Despite his good looks and his suave demeanor, he was a total dick.  He was a braggart and a liar.  He stole credit for other people’s work, found scapegoats for his own fuck-ups, swiped lunches from the lounge refrigerator, took coins from the coffee kitty to use in the vending machine, and plundered people’s desk drawers after everyone else had gone home.  I once caught him stuffing his briefcase with boxes of staples and paperclips.  To be honest, the fact that he was stealing office supplies would almost have endeared him to me had forty bucks not gone missing from my winter coat the next week.

I hated him.  A lot.

After my first two weeks with Mario, I submitted a form to Facility Operations requesting a cube reassignment.  I was hopeful for a couple of days, but then I got hauled into my boss’s boss’s office where, with an H.R. rep named T.J. as a witness, I was accused of being a racist.  With no clear preamble, I wasn’t sure exactly where the accusation came from.  I listened for a while and then asked what had prompted the meeting.  T.J. handed me a copy of my transfer request.  “It’s not okay to hate Hispanics,” he said.

My head exploded.

“I don’t hate Hispanics!” I roared.  “What the hell are you thinking?”

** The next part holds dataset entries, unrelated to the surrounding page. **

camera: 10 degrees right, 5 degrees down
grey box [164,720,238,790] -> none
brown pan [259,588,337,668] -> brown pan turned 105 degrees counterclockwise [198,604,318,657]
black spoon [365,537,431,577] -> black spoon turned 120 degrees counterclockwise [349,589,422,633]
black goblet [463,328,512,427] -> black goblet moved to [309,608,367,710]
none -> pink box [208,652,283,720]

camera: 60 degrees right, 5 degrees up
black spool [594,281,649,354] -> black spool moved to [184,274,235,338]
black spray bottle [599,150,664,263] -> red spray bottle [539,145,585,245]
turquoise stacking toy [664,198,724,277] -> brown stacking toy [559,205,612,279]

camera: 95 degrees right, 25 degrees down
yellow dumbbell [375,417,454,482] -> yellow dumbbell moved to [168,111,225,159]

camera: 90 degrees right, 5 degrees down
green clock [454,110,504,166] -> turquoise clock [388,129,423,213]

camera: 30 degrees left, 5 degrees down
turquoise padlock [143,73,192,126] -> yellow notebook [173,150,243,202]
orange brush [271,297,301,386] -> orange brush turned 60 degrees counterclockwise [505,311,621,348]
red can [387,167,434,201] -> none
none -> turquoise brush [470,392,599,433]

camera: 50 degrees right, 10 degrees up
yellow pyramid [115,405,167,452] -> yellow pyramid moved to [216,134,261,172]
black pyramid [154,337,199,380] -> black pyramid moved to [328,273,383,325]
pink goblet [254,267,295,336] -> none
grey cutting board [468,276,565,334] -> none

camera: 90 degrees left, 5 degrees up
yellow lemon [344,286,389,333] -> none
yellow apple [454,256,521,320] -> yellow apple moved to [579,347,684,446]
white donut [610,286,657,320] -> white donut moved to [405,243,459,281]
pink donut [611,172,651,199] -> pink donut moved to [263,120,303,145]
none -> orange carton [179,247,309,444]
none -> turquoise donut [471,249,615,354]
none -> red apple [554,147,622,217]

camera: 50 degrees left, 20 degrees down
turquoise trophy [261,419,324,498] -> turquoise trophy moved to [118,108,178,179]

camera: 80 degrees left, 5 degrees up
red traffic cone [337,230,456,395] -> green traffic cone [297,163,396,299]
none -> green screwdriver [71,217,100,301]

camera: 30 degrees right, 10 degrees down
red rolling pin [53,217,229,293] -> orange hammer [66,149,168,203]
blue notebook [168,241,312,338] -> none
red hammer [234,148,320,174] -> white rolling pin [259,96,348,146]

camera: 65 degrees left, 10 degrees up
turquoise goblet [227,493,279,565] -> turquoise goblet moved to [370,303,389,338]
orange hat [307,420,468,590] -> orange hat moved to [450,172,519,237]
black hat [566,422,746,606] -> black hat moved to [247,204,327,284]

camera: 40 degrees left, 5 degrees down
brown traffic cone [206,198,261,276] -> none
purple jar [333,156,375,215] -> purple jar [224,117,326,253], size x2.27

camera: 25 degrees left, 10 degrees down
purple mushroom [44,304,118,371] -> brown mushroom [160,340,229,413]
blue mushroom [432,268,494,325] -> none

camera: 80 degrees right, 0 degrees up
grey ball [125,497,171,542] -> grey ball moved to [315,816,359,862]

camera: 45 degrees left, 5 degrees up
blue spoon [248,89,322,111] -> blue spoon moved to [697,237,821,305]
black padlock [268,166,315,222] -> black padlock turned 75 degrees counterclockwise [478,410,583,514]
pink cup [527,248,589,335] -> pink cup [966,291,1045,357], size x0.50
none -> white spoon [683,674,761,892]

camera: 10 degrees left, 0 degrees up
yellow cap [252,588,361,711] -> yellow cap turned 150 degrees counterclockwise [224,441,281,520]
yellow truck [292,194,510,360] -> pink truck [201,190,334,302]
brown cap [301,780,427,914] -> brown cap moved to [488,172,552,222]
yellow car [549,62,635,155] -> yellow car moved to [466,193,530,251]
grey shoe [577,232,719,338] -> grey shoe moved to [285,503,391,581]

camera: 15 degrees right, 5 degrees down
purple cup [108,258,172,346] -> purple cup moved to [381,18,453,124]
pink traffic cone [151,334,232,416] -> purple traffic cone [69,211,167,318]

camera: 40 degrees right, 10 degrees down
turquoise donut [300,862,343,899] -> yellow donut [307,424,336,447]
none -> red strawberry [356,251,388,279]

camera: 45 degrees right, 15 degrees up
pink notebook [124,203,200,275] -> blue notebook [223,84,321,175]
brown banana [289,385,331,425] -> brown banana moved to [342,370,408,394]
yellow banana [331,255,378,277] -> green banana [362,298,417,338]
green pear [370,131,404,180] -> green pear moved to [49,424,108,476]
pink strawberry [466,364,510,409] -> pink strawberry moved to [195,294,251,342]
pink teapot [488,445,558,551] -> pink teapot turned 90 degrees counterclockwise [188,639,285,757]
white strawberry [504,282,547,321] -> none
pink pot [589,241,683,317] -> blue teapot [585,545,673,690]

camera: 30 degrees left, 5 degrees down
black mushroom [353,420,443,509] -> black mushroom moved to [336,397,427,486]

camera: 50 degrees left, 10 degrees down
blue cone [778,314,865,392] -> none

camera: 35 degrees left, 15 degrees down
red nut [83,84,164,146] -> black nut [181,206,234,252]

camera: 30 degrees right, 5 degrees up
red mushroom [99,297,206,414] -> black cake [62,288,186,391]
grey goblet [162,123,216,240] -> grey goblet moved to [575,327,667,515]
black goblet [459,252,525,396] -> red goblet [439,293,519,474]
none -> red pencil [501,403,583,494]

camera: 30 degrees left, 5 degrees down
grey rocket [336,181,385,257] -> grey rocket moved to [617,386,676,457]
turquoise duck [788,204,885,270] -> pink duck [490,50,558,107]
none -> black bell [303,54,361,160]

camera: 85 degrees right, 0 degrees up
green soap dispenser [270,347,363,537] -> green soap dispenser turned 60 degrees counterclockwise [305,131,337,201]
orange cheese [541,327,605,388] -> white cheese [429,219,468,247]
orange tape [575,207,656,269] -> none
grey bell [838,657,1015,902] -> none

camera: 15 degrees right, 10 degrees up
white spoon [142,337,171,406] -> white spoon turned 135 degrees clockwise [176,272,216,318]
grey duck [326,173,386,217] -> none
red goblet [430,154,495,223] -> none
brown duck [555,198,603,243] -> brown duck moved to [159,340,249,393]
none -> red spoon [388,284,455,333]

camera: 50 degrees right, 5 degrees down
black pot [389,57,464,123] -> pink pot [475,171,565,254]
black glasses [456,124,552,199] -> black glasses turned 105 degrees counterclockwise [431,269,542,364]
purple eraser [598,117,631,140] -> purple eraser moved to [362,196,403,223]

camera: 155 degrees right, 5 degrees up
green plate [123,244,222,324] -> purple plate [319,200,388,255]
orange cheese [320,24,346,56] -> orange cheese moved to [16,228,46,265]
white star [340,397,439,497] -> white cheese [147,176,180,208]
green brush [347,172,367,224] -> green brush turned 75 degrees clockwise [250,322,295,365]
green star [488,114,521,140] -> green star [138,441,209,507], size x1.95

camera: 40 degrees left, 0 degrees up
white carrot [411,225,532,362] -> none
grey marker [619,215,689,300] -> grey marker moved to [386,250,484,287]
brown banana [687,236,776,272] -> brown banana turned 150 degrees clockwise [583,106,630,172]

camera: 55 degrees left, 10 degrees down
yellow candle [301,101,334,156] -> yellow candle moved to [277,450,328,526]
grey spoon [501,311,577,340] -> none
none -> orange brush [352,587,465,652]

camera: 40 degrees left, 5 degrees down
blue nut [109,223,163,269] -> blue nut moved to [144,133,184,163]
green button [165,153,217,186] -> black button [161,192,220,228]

Martin, my boss’s boss, leaned back in his chair, grinning and steepling his fingers like he was getting a big kick out of the process.

“This is not funny, Martin,” I snapped.

He shrugged.

T.J. inserted himself back into the conversation.  “I think the best way to handle this is to get you some training—”

“Oh, my God, T.J..  This is nuts.”

“Your Remedial Diversity Training starts at 10:00 a.m. on Thursday in the small conference room.”

“I don’t need Remedial Diversity Training.  I’m a half-Jewish, half-Catholic gay man from Alabama, for Christ’s sake—”

“Then you should be more adept at the whole Diversity thing, don’t you think?”  T.J. was leaning forward with his elbows on his knees, projecting his talk show empathy in my direction.  “Differences make us stronger,” he said.

Martin was still steepling and grinning.  Fucking bastard.

I “accidentally” knocked a cup of coffee off Martin’s desk as I left the meeting, but I went to the class.

And I knew I would be stuck forever in that cubicle with Mario.